Noteworthy: Acceleration and top speed are not the same things. Daniel James has by far the best acceleration on this team.

To further complicate the validity of the above measurements: Here are the fastest footballers in 2018:

  • #1. Gareth Bale (Real Madrid): 36.9 kph
  • #2. Orlando Berrio (Flamengo): 36 kph
  • #3. Kylian Mbappe (PSG): 36 kph
  • #4. Inaki Williams (Athletic Bilbao): 35.71 kph
  • #5. Theo Walcott (Everton): 35.7 kph
  • #6. Leroy Sane (Manchester City): 35.48 kph
  • #7. Jamie Vardy (Leicester City): 35.44 kph
  • #8. Patrick van Aanholt (Crystal Palace): 35.42 kph
  • #9. Moussa Sissoko (Tottenham): 35.33 kph
  • #10. Karim Bellarabi (Bayer Leverkusen): 35.27 kph

According to this, Manchester United have 6 of the top10 worlds fastest footballers in the squad. Which means: That someone got the GPS measurements wrong.
============================================================
• **Work item**
Please shorten the paragraph in the footballer speed text that begins "According to this" to one sentence that keeps its main facts.

Page images and extracted text
============================================================
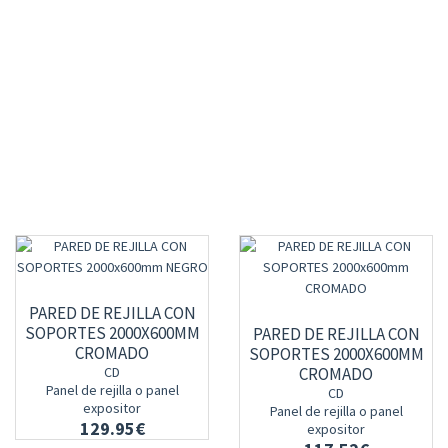
PARED DE REJILLA CON
SOPORTES 2000X600MM
PARED DE REJILLA CON
CROMADO
SOPORTES 2000X600MM
CD
CROMADO
Panel de rejilla o panel
CD
expositor
Panel de rejilla o panel
129.95€
expositor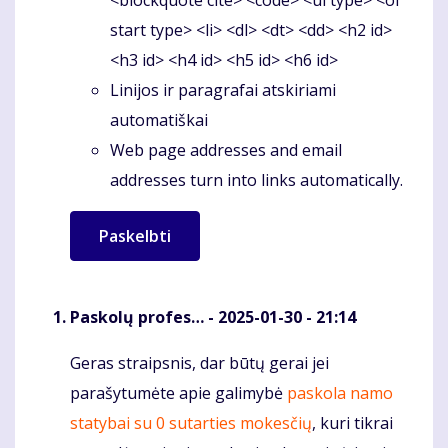
<blockquote cite> <code> <ul type> <ol
start type> <li> <dl> <dt> <dd> <h2 id>
<h3 id> <h4 id> <h5 id> <h6 id>
Linijos ir paragrafai atskiriami
automatiškai
Web page addresses and email
addresses turn into links automatically.
Paskolų profes…
- 2025-01-30 - 21:14
Geras straipsnis, dar būtų gerai jei
Komentaras
parašytumėte apie galimybė
paskola namo
statybai su 0 sutarties mokesčių
, kuri tikrai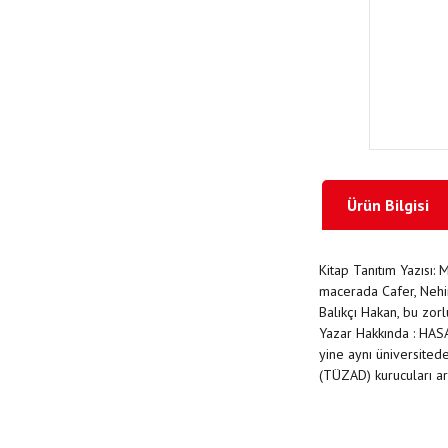
Ürün Bilgisi
Kitap Tanıtım Yazısı
macerada Cafer, Nehir
Balıkçı Hakan, bu zor
Yazar Hakkında : HAS
yine aynı üniversited
(TÜZAD) kurucuları ar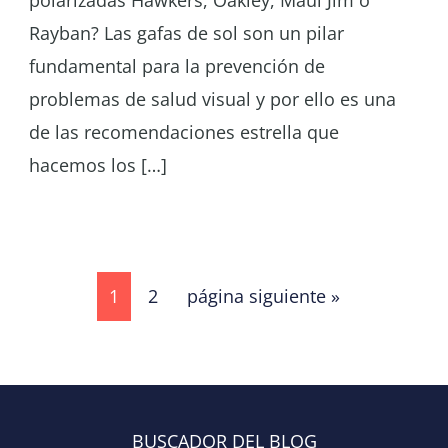
Rayban? Las gafas de sol son un pilar
fundamental para la prevención de
problemas de salud visual y por ello es una
de las recomendaciones estrella que
hacemos los […]
Página
Página
Ir
1
2
página siguiente »
a
la
BUSCADOR DEL BLOG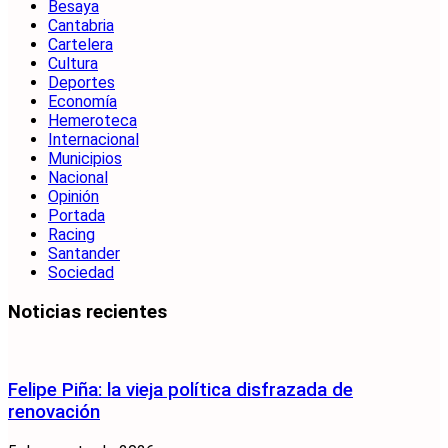
Besaya
Cantabria
Cartelera
Cultura
Deportes
Economía
Hemeroteca
Internacional
Municipios
Nacional
Opinión
Portada
Racing
Santander
Sociedad
Noticias recientes
Felipe Piña: la vieja política disfrazada de
renovación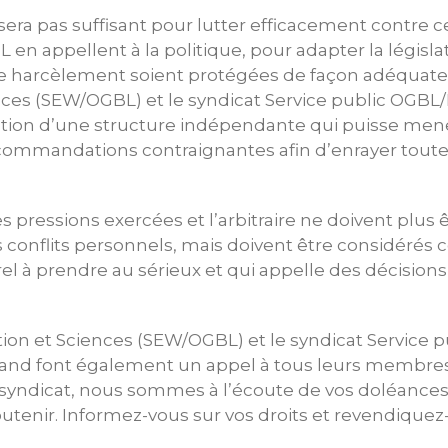
e sera pas suffisant pour lutter efficacement contr
 en appellent à la politique, pour adapter la législat
de harcèlement soient protégées de façon adéquate.
nces (SEW/OGBL) et le syndicat Service public OGB
ation d’une structure indépendante qui puisse me
commandations contraignantes afin d’enrayer tout
 pressions exercées et l’arbitraire ne doivent plus ê
 conflits personnels, mais doivent être considéré
l à prendre au sérieux et qui appelle des décisions
ion et Sciences (SEW/OGBL) et le syndicat Service p
d font également un appel à tous leurs membres:
e syndicat, nous sommes à l’écoute de vos doléance
utenir. Informez-vous sur vos droits et revendiquez-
============================================================
• **Final answer**
By this count, Manchester United's squad holds six of the world's ten fastest footballers, so someone got the GPS measurements wrong.